*CHALLENGES*:
- a) Copy from the RPG history thread the passage that begins at the words "There is a bunch" and stops after "Jackson (of Texas)?", word for word.
- b) Please write what comes next in the forum thread on RPG history, picking up after its last sentence.

*TEXT SHOWN*:
==*==

Son of a gun, pdf and paypal? Wow, the end is nigh.


----------



## TerraDave (Apr 17, 2010)

All, please keep the comments coming. 

Note that I will not mention everything, by design. This becomes more important as we move into the next bit, and the stuff out there just explodes. 




Glyfair said:


> No, that would be Superhero 2044.  I used to own it, but I never understood it.  I didn't start playing superhero RPGs until Champions.




So you are the one. I will edit the entry...but am deeming SH2044 to "not be noteworthy"



Primal said:


> My thesis dealt -- in part -- with the history of RPGs. As I'm Finnish, I used a lot of sources published in my native language, but Gary Alan Fine's 'Shared Fantasy' was one of the books in English I used (despite being published in 1983, it's a very relevant source). Anyway, I just thought that if anyone else on this board wants to find reliable sources (printed or digital) they could use this thread to identify them.




Heroic Worlds by Lawrence Shick--also mentioned by Grodog--is probably the one go to book out there. It even covers Braunstein in some detail. My edition was from 91, so it does sort of stop in the middle. 

WotC included a history of TSR in the 25th aniversary boxed set (greatest most awesome RPG thingy of all time, but that is another story). This, or something close to it, may still be on their website. Their is also the 30th aniversary D&D book. I highly recomend both.   



Mark said:


> 1976 - Swords & Spells - Wikipedia, the free encyclopedia




Its one I own, and I left it off on purpose. It was not touted as "Supplement V" and was a minis product, not an RPG, or ur-RPG. And it was sort of a flop. I am pretty sure Chainmail was in print after it.

Fun Question!: What other 70's D&D stuff from TSR is not included?



grodog said:


> Dave---
> 
> A few corrections and other sources for you:
> 
> - Chainmail always had the fantasy supplement within it; see Chainmail vs. Tome of Treasures - D&D



 I have multiple sources saying--including WotCs history--that 69 had man to man and 72 had the supplement.  Have you seen the 69 printing, and did it have lighting bolt and treants in it? 



> - 1975 I've also heard En Garde billed as the 2nd RPG, FWIW




There is a bunch of these, arguably including Boothill, of essentially man to man table top war games with a bare, bare minimum of additional material that might lead it to be construed to be an RPG. I am not including most of them. 

Fun Question: What other almost RPGs were left of the list? What about the two from Steve Jackson (of Texas)?



> - all D&D licensed minis are detailed at Ernst Wilhelm's The Miniature Art of Dungeons and Dragons




Grodog, thanks for this and everything else!


----------



## Mark (Apr 17, 2010)

TerraDave said:


> Its one I own, and I left it off on purpose. It was not touted as "Supplement V" and was a minis product, not an RPG, or ur-RPG. And it was sort of a flop. I am pretty sure Chainmail was in print after it.

==*==

*RECORDED DATA*:
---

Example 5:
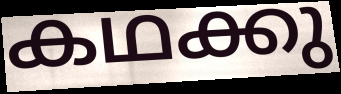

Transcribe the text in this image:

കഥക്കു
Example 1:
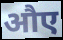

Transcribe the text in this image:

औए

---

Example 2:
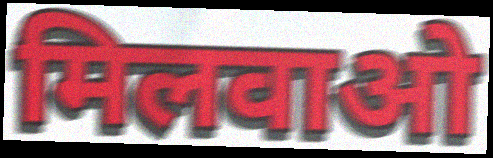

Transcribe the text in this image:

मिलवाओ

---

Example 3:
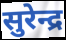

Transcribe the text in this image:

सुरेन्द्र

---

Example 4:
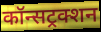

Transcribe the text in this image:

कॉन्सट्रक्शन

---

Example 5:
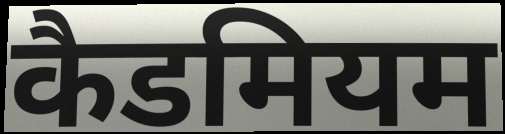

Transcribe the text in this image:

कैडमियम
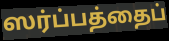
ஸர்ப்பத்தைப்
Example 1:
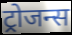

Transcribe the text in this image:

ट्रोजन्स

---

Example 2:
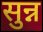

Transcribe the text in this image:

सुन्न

==*==

*ANSWERS TO EACH TASK*:
- a)
There is a bunch of these, arguably including Boothill, of essentially man to man table top war games with a bare, bare minimum of additional material that might lead it to be construed to be an RPG. I am not including most of them. 

Fun Question: What other almost RPGs were left of the list? What about the two from Steve Jackson (of Texas)?

- b)
It's a mistake, IMO, to leave it off a history of D&D precisely because it was not well received.  It signaled both an end to the (O)D&D supplements (of which it is indeed comsidered Supplement V) and its reception made it clear that Chainmail (active/in print until 1985, IIRC) was not going to be dethroned as the underlying Mass Combat rules for the game.  It may have been pivotal in the decision making process that led toward focusing on RPGs, away from wargames, and in moving forward with the dual lines of Basic D&D and AD&D.  Sometimes the failures can tell you more than the successes.  Anyway, that's my analysis as someone who was gaming (wargames and RPGs) since the early seventies and watched what was happening, though admittedly not as an industry person.  If you could get Tim Kask to comment on it, he might have keener insight on the matter, since he did the editing and layout.


----------



## Alzrius (Apr 17, 2010)

Mark, from what I can tell, despite how The Acaeum has grouped it, _Swords & Spells_ doesn't seem to ever have had "Supplement V" on its cover (maybe it was on an interior page?).

That said, I still think it should be included in this listing.


----------



## Mark (Apr 17, 2010)

Alzrius said:


> Mark, from what I can tell, despite how The Acaeum has grouped it, _Swords & Spells_ doesn't seem to ever have had "Supplement V" on its cover (maybe it was on an interior page?).





Yup, not on the cover, nor interior, though the introductions by Kask and Gygax make it clear that this is to be used with D&D and that it cannot be used without the D&D booklets that led up to it and that it is very much a D&D booklet in its own right.


----------



## grodog (Apr 18, 2010)

TerraDave said:


> So you are the one. I will edit the entry...but am deeming SH2044 to "not be noteworthy"




I'm not sure I'd go quite that far, but I do agree that it remains pretty obscure.  It did have some supplements and adventures published for it, so it's not like it was a '90s one-book wonder 



TerraDave said:


> Heroic Worlds by Lawrence Shick--also mentioned by Grodog--is probably the one go to book out there. It even covers Braunstein in some detail. My edition was from 91, so it does sort of stop in the middle.




Yeah, and unfortunately it seems like we won't see an updated HW in the future.  



TerraDave said:


> WotC included a history of TSR in the 25th aniversary boxed set (greatest most awesome RPG thingy of all time, but that is another story). This, or something close to it, may still be on their website. Their is also the 30th aniversary D&D book. I highly recomend both.




There are numerous errors in the 30th anniversary book, so I'd be very cautious about relying on it it too heavily; the 25th anniversary book was based on an in-house-only 20th anniversary book, and is a better source.

Another good source:  Robin Laws' and Michelle Nephew's [ame="http://www.amazon.com/Years-Gen-Con-Robin-Laws/dp/1589780973/ref=sr_1_11?ie=UTF8&s=books&qid=1271559241&sr=1-11"]40 Years of Gencon[/ame] retrospective.



TerraDave said:


> Its one I own, and I left it off on purpose. It was not touted as "Supplement V" and was a minis product, not an RPG, or ur-RPG. And it was sort of a flop. I am pretty sure Chainmail was in print after it.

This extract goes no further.